# Help - does hair grow back?!



## Dexell1827 (Feb 23, 2011)

It will definitely grow back, so take a deep breath and relax. Depending on how much was cut, it could take a few weeks or a few months, but it will be back.


----------



## CarolinaCasey (Jun 1, 2007)

Get some Nature's Farmacy Gro Hair, Johnny Be Good Coat Booster, or Show Stopper. It might help it grow back faster. I've been told that brushing both directions stimulates growth and that only clean hair grows- so lather that spot up and shampoo/dry it.  Good luck!


----------



## maggiesmommy (Feb 23, 2010)

Ugh..my husband did the same thing to Maggie once...I call it the "Pantaloons incident"...it does grow back...Maggie's were fine in a month or two (he cut them SHORT)


----------



## my1stgolden (Oct 20, 2010)

Thanks Dexell1827...taking a deep breath and hiding the scissors from my husband too! 

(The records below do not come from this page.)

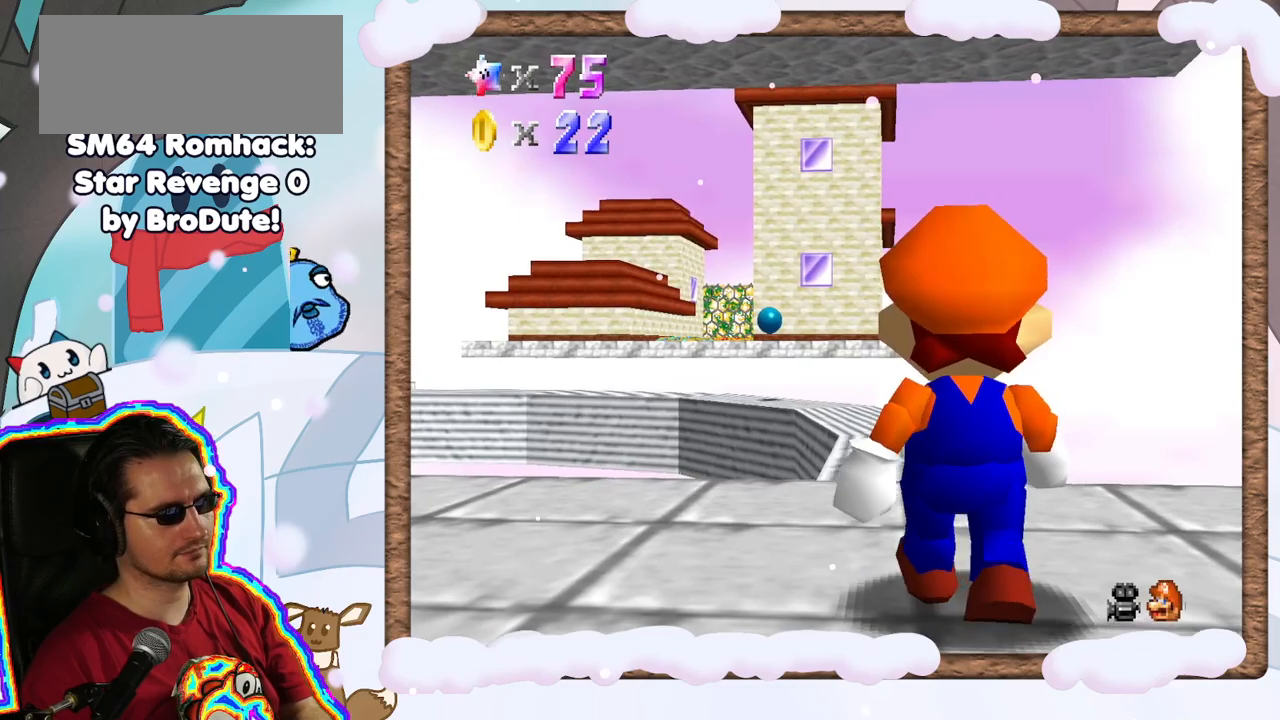
{"dt_ms": 500, "buttons": [], "left_stick": "up", "events": [[133, "left_stick", "up-left"], [317, "left_stick", "up"]]}
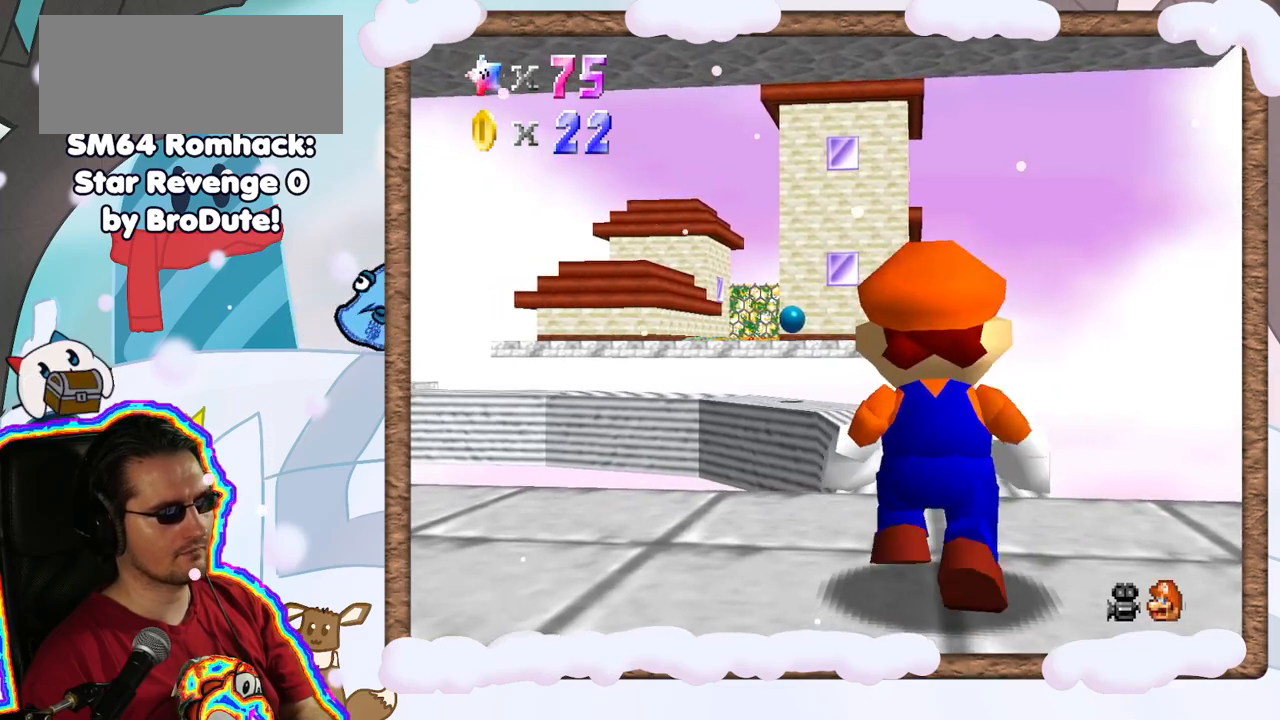
{"dt_ms": 500, "buttons": [], "left_stick": "up", "events": []}
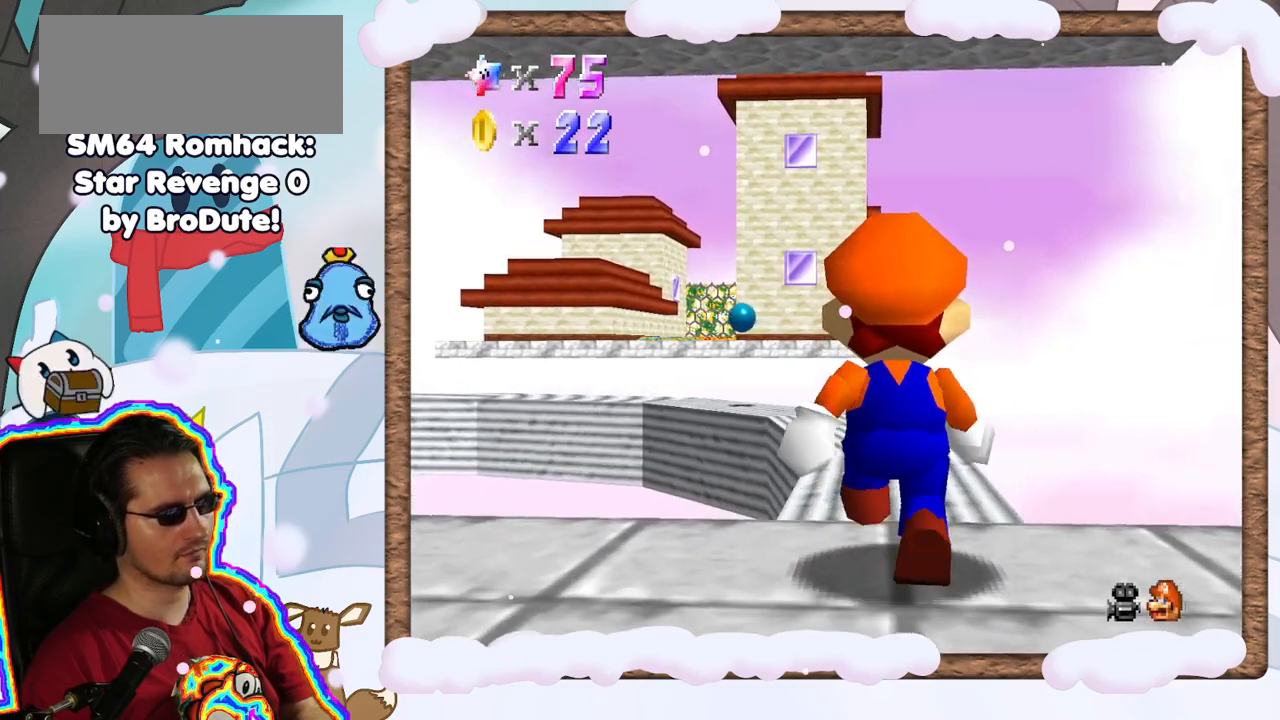
{"dt_ms": 500, "buttons": [], "left_stick": "up", "events": []}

Thanks CarolinaCasey...I will search for those products and hope they help.

I feel a little better...


----------



## my1stgolden (Oct 20, 2010)

Awwww maggiesmommy...I may have to borrow that...hehehe...pantaloons incident, that is quite humourous....thanks for the chuckle.


----------



## Maxs Mom (Mar 22, 2008)

It will grow back. I am sure not fast enough for your liking. Does your husband need a hair cut? Perhaps you can oblige? Teddi grows hair like a weed. Maxine was SLOW....


----------



## my1stgolden (Oct 20, 2010)

Maxs Mom - HAHAHAHAHAHAHAHAHAHAHA!!! Yes, as a matter of fact my husband does need a haircut! And, you're correct, it won't grow back as fast as I want.


----------